A la suite d’impayés, la société LYONNAISE DE BANQUE a, par un courrier du 18 avril 2011, informé Monsieur [U] de la déchéance du terme de ses prêts et de leur exigibilité immédiate, en le mettant en demeure de rembourser la somme totale de 138 241,44 euros.
La société LYONNAISE DE BANQUE a déclaré l’incident de paiement de l’emprunt immobilier au Fichier des incidents de remboursement des crédits aux particuliers (ci-après « FICP ») géré par la Banque de France. Cette inscription ayant été radiée le 22 mars 2013, La LYONNAISE DE BANQUE a, en avril 2013, ouvert un compte enregistré sous le numéro 10096181370002463214 correspondant au prêt immobilier anciennement enregistré sous le numéro 1813700042463205, et a déclaré ce compte au FICP en octobre 2013.
La société LYONNAISE DE BANQUE a ensuite poursuivi, en vertu de la sûreté qui lui avait été consentie par Monsieur [U], la vente forcée de l’immeuble faisant l’objet de l’emprunt principal.
Par un jugement du 7 juillet 2015, le juge de l’exécution du tribunal de grande instance de Lyon a fixé la créance de la LYONNAISE DE BANQUE et a autorisé la vente amiable à un prix de 135 000 euros.
Après échec de la vente amiable, la vente forcée a été ordonnée, et par un jugement du 10 mars 2016, le juge de l’exécution a adjugé au dernier enchérisseur l’immeuble appartenant à Monsieur [U] au prix de 76 000 euros.
Par acte du 30 novembre 2022, Monsieur [U] a assigné la LYONNAISE DE BANQUE en indemnisation de ses préjudices résultant de son inscription au FICP du mois d’octobre 2013.

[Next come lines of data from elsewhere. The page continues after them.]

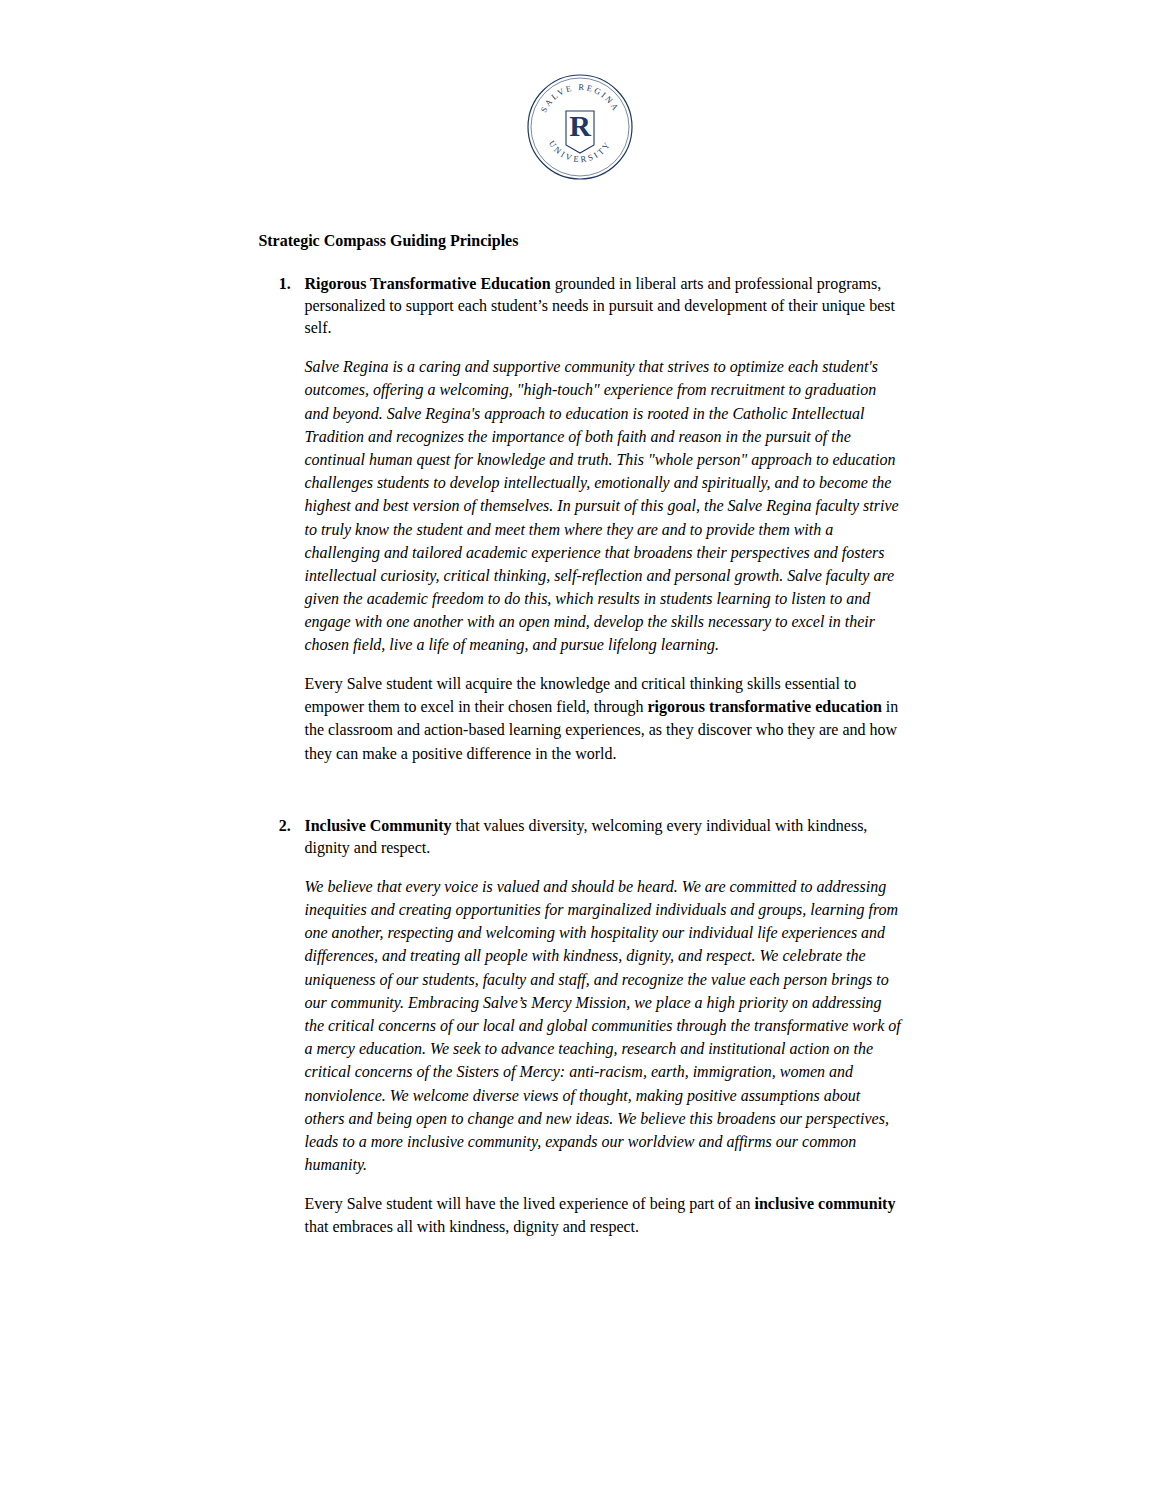Salve Regina University SALVE REGINA UNIVERSITY R
Strategic Compass Guiding Principles
Rigorous Transformative Education grounded in liberal arts and professional programs, personalized to support each student’s needs in pursuit and development of their unique best self.
Salve Regina is a caring and supportive community that strives to optimize each student's outcomes, offering a welcoming, "high-touch" experience from recruitment to graduation and beyond. Salve Regina's approach to education is rooted in the Catholic Intellectual Tradition and recognizes the importance of both faith and reason in the pursuit of the continual human quest for knowledge and truth. This "whole person" approach to education challenges students to develop intellectually, emotionally and spiritually, and to become the highest and best version of themselves. In pursuit of this goal, the Salve Regina faculty strive to truly know the student and meet them where they are and to provide them with a challenging and tailored academic experience that broadens their perspectives and fosters intellectual curiosity, critical thinking, self-reflection and personal growth. Salve faculty are given the academic freedom to do this, which results in students learning to listen to and engage with one another with an open mind, develop the skills necessary to excel in their chosen field, live a life of meaning, and pursue lifelong learning.
Every Salve student will acquire the knowledge and critical thinking skills essential to empower them to excel in their chosen field, through rigorous transformative education in the classroom and action-based learning experiences, as they discover who they are and how they can make a positive difference in the world.
Inclusive Community that values diversity, welcoming every individual with kindness, dignity and respect.
We believe that every voice is valued and should be heard. We are committed to addressing inequities and creating opportunities for marginalized individuals and groups, learning from one another, respecting and welcoming with hospitality our individual life experiences and differences, and treating all people with kindness, dignity, and respect. We celebrate the uniqueness of our students, faculty and staff, and recognize the value each person brings to our community. Embracing Salve’s Mercy Mission, we place a high priority on addressing the critical concerns of our local and global communities through the transformative work of a mercy education. We seek to advance teaching, research and institutional action on the critical concerns of the Sisters of Mercy: anti-racism, earth, immigration, women and nonviolence. We welcome diverse views of thought, making positive assumptions about others and being open to change and new ideas. We believe this broadens our perspectives, leads to a more inclusive community, expands our worldview and affirms our common humanity.
Every Salve student will have the lived experience of being part of an inclusive community that embraces all with kindness, dignity and respect.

Saisi par la société LYONNAISE DE BANQUE, le juge de la mise en état a, par ordonnance du 30 avril 2024, rejeté la fin de non-recevoir tirée de la prescription, condamné la société LYONNAISE DE BANQUE aux dépens de l’incident et à payer à Monsieur [U] la somme de 800 euros au titre de l’article 700 du code de procédure civile.
La clôture a été fixée au 2 décembre 2025 par ordonnance du même jour.

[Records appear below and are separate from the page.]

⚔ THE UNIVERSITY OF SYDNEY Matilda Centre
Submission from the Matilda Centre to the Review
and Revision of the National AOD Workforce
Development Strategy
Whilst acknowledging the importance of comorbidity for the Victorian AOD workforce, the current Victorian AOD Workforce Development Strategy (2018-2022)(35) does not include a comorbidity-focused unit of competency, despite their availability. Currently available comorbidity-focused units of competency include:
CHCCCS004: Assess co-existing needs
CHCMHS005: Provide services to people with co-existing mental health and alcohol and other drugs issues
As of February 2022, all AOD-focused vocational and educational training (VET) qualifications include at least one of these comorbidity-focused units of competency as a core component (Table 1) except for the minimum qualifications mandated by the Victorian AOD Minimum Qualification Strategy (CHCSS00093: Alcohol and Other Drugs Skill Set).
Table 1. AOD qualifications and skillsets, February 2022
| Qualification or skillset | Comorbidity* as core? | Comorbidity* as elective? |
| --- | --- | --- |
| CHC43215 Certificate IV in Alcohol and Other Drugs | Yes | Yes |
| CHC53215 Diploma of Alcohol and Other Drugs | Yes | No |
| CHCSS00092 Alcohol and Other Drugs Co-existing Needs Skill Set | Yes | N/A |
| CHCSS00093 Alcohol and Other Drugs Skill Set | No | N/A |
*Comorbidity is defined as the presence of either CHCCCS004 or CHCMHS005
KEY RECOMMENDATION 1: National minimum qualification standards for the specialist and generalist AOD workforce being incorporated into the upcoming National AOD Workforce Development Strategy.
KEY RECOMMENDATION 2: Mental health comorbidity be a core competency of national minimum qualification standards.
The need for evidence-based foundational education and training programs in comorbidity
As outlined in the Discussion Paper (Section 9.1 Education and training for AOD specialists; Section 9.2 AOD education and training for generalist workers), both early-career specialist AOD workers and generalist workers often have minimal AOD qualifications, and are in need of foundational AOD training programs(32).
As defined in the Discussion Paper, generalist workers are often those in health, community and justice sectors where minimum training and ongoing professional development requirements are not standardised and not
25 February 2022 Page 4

Aux termes de ses dernières conclusions notifiées par voie électronique le 25 juin 2025, Monsieur [U] demande au tribunal :
A titre principal, de condamner la société LYONNAISE DE BANQUE à lui payer les sommes de : 295 000 euros au titre de son préjudice financier et patrimonial ; 10 000 euros au titre de son préjudice moral ;15 000 euros au titre de l’inexécution du contrat ; 10 000 euros au titre des dommages et intérêts pour résistance abusive ;
A titre subsidiaire, de condamner la société LYONNAISE DE BANQUE à lui payer la somme de 101 606,30 euros au titre de son préjudice financier et patrimonial, outre les autres sommes demandées à titre principal ;
En tout état de cause : Ordonner la compensation avec toute somme qu’il doit à la société LYONNAISE DE BANQUE ; Condamner la société LYONNAISE DE BANQUE au paiement de la somme de 11 500 euros au titre des dépens ; Condamner la société LYONNAISE DE BANQUE au paiement de la somme de 7500 euros au titre des dispositions de l’article 700 du code de procédure civile. Au soutien de sa demande principale en indemnisation de ses préjudices, Monsieur [U] fait valoir, se fondant sur les dispositions des articles 1240 du code civil et L752-1 du code de la consommation, qu’il est établi que la société LYONNAISE DE BANQUE a commis une faute en l’inscrivant deux fois au FICP pour le même emprunt. Il mentionne qu’il a été maintenu dans l’ignorance de ce deuxième fichage illégal, d’une durée de 54 mois, et que ce fait lui a causé un préjudice dès lors qu’il a perdu une chance de trouver un financement pour racheter sa dette dans le cadre de la procédure de saisie vente de son appartement, d’autant que la LYONNAISE DE BANQUE a refusé deux offres amiables d’achat de son bien au cours de cette période. En conséquence, il a dû vendre son appartement à bas prix et n’a pas pu bénéficier d’une plus-value à la suite de la vente. Il a également perdu une chance de conserver son bien.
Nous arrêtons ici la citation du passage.